BEGIN SUPPLIED ENTRIES
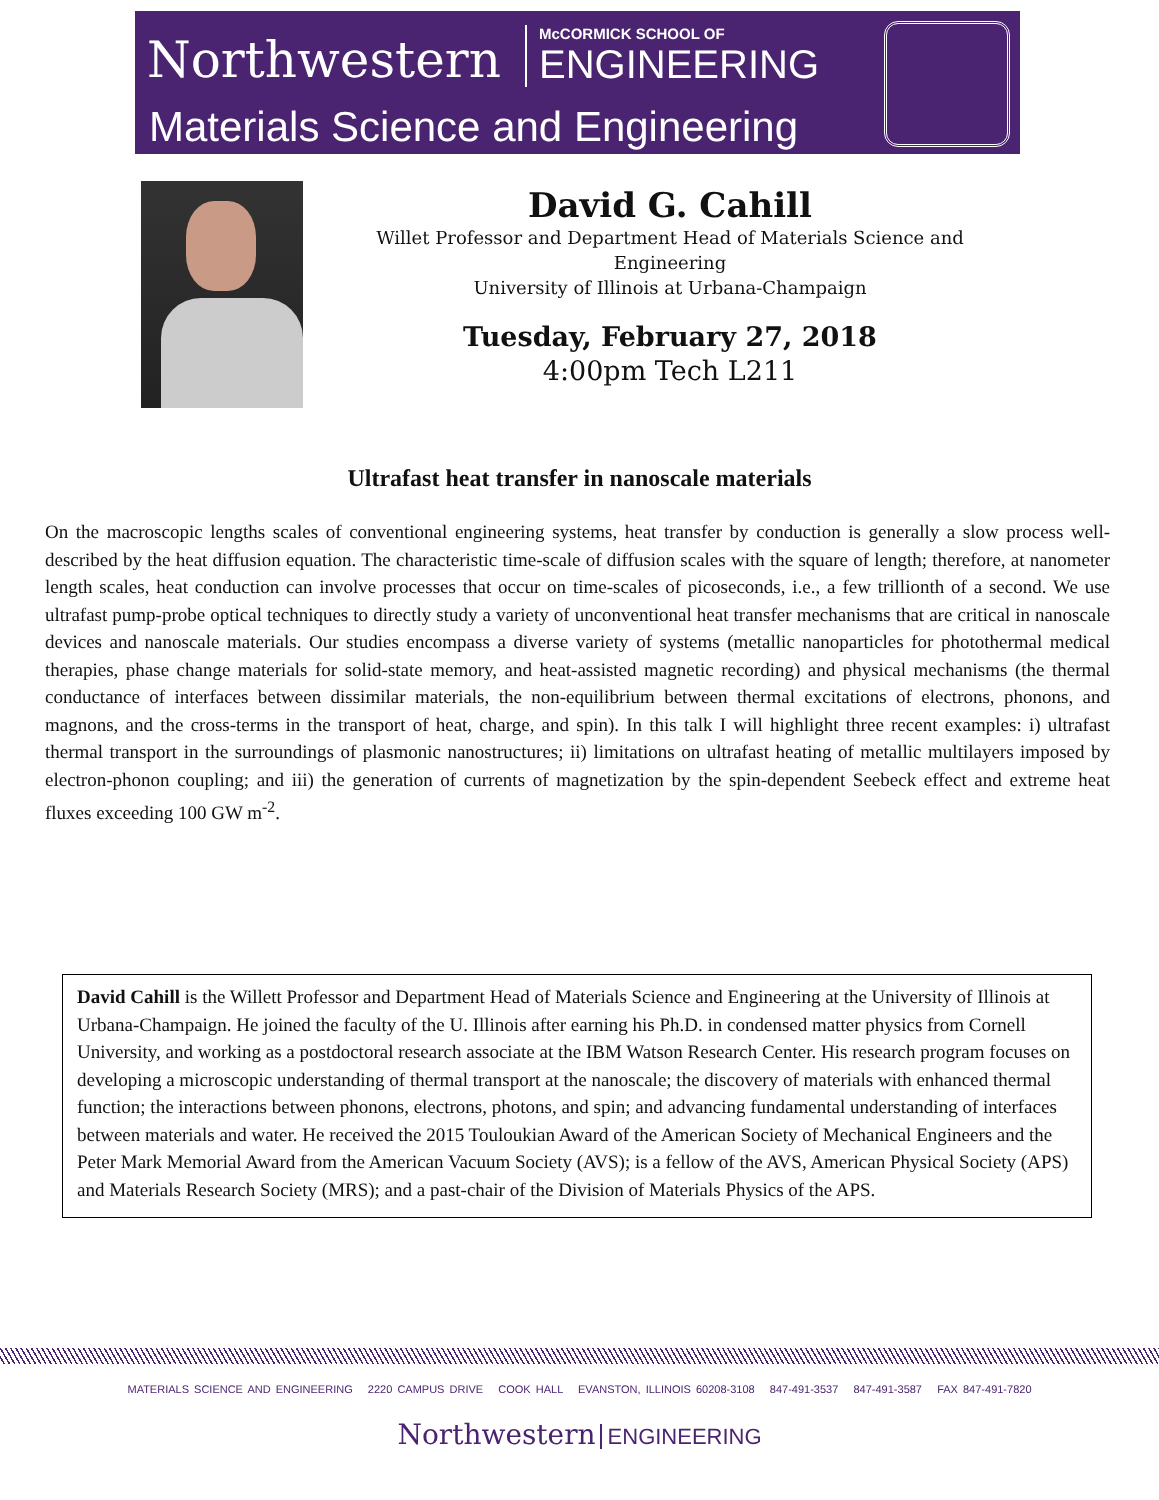Northwestern
McCORMICK SCHOOL OF
ENGINEERING
Materials Science and Engineering
David G. Cahill
Willet Professor and Department Head of Materials Science and Engineering
University of Illinois at Urbana-Champaign
Tuesday, February 27, 2018
4:00pm Tech L211
Ultrafast heat transfer in nanoscale materials
On the macroscopic lengths scales of conventional engineering systems, heat transfer by conduction is generally a slow process well-described by the heat diffusion equation. The characteristic time-scale of diffusion scales with the square of length; therefore, at nanometer length scales, heat conduction can involve processes that occur on time-scales of picoseconds, i.e., a few trillionth of a second. We use ultrafast pump-probe optical techniques to directly study a variety of unconventional heat transfer mechanisms that are critical in nanoscale devices and nanoscale materials. Our studies encompass a diverse variety of systems (metallic nanoparticles for photothermal medical therapies, phase change materials for solid-state memory, and heat-assisted magnetic recording) and physical mechanisms (the thermal conductance of interfaces between dissimilar materials, the non-equilibrium between thermal excitations of electrons, phonons, and magnons, and the cross-terms in the transport of heat, charge, and spin). In this talk I will highlight three recent examples: i) ultrafast thermal transport in the surroundings of plasmonic nanostructures; ii) limitations on ultrafast heating of metallic multilayers imposed by electron-phonon coupling; and iii) the generation of currents of magnetization by the spin-dependent Seebeck effect and extreme heat fluxes exceeding 100 GW m<sup>-2</sup>.
David Cahill is the Willett Professor and Department Head of Materials Science and Engineering at the University of Illinois at Urbana-Champaign. He joined the faculty of the U. Illinois after earning his Ph.D. in condensed matter physics from Cornell University, and working as a postdoctoral research associate at the IBM Watson Research Center. His research program focuses on developing a microscopic understanding of thermal transport at the nanoscale; the discovery of materials with enhanced thermal function; the interactions between phonons, electrons, photons, and spin; and advancing fundamental understanding of interfaces between materials and water. He received the 2015 Touloukian Award of the American Society of Mechanical Engineers and the Peter Mark Memorial Award from the American Vacuum Society (AVS); is a fellow of the AVS, American Physical Society (APS) and Materials Research Society (MRS); and a past-chair of the Division of Materials Physics of the APS.
MATERIALS SCIENCE AND ENGINEERING 2220 CAMPUS DRIVE COOK HALL EVANSTON, ILLINOIS 60208-3108 847-491-3537 847-491-3587 FAX 847-491-7820
Northwestern ENGINEERING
END SUPPLIED ENTRIES
> _WORK ORDER_
Repeat every entry above precisely, leaving each picture out.

> _SOLUTION_
Northwestern
McCORMICK SCHOOL OF
ENGINEERING
Materials Science and Engineering
David G. Cahill
Willet Professor and Department Head of Materials Science and Engineering
University of Illinois at Urbana-Champaign
Tuesday, February 27, 2018
4:00pm Tech L211
Ultrafast heat transfer in nanoscale materials
On the macroscopic lengths scales of conventional engineering systems, heat transfer by conduction is generally a slow process well-described by the heat diffusion equation. The characteristic time-scale of diffusion scales with the square of length; therefore, at nanometer length scales, heat conduction can involve processes that occur on time-scales of picoseconds, i.e., a few trillionth of a second. We use ultrafast pump-probe optical techniques to directly study a variety of unconventional heat transfer mechanisms that are critical in nanoscale devices and nanoscale materials. Our studies encompass a diverse variety of systems (metallic nanoparticles for photothermal medical therapies, phase change materials for solid-state memory, and heat-assisted magnetic recording) and physical mechanisms (the thermal conductance of interfaces between dissimilar materials, the non-equilibrium between thermal excitations of electrons, phonons, and magnons, and the cross-terms in the transport of heat, charge, and spin). In this talk I will highlight three recent examples: i) ultrafast thermal transport in the surroundings of plasmonic nanostructures; ii) limitations on ultrafast heating of metallic multilayers imposed by electron-phonon coupling; and iii) the generation of currents of magnetization by the spin-dependent Seebeck effect and extreme heat fluxes exceeding 100 GW m<sup>-2</sup>.
David Cahill is the Willett Professor and Department Head of Materials Science and Engineering at the University of Illinois at Urbana-Champaign. He joined the faculty of the U. Illinois after earning his Ph.D. in condensed matter physics from Cornell University, and working as a postdoctoral research associate at the IBM Watson Research Center. His research program focuses on developing a microscopic understanding of thermal transport at the nanoscale; the discovery of materials with enhanced thermal function; the interactions between phonons, electrons, photons, and spin; and advancing fundamental understanding of interfaces between materials and water. He received the 2015 Touloukian Award of the American Society of Mechanical Engineers and the Peter Mark Memorial Award from the American Vacuum Society (AVS); is a fellow of the AVS, American Physical Society (APS) and Materials Research Society (MRS); and a past-chair of the Division of Materials Physics of the APS.
MATERIALS SCIENCE AND ENGINEERING 2220 CAMPUS DRIVE COOK HALL EVANSTON, ILLINOIS 60208-3108 847-491-3537 847-491-3587 FAX 847-491-7820
Northwestern ENGINEERING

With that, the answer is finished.